### THE PROBLEM
Copy out the lines word for word, from the first one through the line that contains "line at (633, 273): solid -> dashed".

>>>>>

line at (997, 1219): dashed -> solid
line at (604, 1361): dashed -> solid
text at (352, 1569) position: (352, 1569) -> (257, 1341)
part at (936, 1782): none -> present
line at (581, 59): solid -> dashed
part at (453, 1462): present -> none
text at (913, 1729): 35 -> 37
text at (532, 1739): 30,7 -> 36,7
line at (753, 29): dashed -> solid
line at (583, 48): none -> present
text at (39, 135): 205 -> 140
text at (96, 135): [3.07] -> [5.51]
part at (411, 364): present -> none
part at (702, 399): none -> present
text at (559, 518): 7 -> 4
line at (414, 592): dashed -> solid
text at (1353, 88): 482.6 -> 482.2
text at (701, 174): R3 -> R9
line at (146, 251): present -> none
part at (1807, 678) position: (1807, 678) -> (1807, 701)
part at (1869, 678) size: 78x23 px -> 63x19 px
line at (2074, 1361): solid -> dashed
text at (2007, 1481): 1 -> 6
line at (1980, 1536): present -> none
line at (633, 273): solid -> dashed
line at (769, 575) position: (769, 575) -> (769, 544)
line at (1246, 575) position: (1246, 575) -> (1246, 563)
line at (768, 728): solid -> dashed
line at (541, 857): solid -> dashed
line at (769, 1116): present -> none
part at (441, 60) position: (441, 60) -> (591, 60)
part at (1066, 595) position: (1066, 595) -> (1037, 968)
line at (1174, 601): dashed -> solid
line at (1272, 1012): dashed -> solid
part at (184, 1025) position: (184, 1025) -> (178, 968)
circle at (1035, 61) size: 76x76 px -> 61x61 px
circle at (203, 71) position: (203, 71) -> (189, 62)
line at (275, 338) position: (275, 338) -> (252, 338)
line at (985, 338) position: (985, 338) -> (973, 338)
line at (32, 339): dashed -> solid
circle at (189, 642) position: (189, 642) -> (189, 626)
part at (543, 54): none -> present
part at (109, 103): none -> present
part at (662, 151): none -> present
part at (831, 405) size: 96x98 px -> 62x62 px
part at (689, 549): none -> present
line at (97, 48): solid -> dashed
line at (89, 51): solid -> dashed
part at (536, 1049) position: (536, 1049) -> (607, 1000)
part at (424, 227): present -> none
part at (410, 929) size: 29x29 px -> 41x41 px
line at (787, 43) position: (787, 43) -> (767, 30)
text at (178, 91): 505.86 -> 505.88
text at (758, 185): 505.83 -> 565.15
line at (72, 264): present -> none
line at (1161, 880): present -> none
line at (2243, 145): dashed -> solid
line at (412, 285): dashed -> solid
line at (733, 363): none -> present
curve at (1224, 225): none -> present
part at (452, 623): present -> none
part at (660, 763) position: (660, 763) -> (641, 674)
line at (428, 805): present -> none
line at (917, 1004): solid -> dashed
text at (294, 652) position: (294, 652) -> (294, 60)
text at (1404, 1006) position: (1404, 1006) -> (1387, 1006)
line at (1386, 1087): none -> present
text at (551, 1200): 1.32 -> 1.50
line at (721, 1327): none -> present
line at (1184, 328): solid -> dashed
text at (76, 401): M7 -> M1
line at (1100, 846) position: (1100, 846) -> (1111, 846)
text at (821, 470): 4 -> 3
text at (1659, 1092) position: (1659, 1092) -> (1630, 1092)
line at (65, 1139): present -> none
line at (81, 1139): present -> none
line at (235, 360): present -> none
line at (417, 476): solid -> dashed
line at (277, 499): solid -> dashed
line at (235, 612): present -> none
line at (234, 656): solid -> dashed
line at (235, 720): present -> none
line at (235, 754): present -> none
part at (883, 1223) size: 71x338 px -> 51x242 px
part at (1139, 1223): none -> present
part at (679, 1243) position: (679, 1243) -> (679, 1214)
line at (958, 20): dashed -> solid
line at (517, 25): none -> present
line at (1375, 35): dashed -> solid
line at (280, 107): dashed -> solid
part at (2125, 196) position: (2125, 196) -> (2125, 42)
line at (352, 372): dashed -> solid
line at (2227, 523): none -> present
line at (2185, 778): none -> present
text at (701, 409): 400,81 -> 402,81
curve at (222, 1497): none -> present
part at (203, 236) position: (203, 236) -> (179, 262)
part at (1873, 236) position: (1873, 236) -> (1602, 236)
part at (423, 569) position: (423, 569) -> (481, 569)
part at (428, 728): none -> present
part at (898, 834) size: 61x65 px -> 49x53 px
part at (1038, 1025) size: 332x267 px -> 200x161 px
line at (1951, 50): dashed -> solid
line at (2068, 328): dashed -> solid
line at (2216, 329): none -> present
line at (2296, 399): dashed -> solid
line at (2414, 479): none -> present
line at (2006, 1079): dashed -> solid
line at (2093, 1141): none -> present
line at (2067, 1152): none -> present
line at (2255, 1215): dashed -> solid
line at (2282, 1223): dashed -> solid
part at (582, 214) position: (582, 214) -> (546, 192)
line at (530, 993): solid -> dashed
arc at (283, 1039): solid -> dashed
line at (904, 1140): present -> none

<<<<<

### PROBLEM SOLUTION
line at (997, 1219): dashed -> solid
line at (604, 1361): dashed -> solid
text at (352, 1569) position: (352, 1569) -> (257, 1341)
part at (936, 1782): none -> present
line at (581, 59): solid -> dashed
part at (453, 1462): present -> none
text at (913, 1729): 35 -> 37
text at (532, 1739): 30,7 -> 36,7
line at (753, 29): dashed -> solid
line at (583, 48): none -> present
text at (39, 135): 205 -> 140
text at (96, 135): [3.07] -> [5.51]
part at (411, 364): present -> none
part at (702, 399): none -> present
text at (559, 518): 7 -> 4
line at (414, 592): dashed -> solid
text at (1353, 88): 482.6 -> 482.2
text at (701, 174): R3 -> R9
line at (146, 251): present -> none
part at (1807, 678) position: (1807, 678) -> (1807, 701)
part at (1869, 678) size: 78x23 px -> 63x19 px
line at (2074, 1361): solid -> dashed
text at (2007, 1481): 1 -> 6
line at (1980, 1536): present -> none
line at (633, 273): solid -> dashed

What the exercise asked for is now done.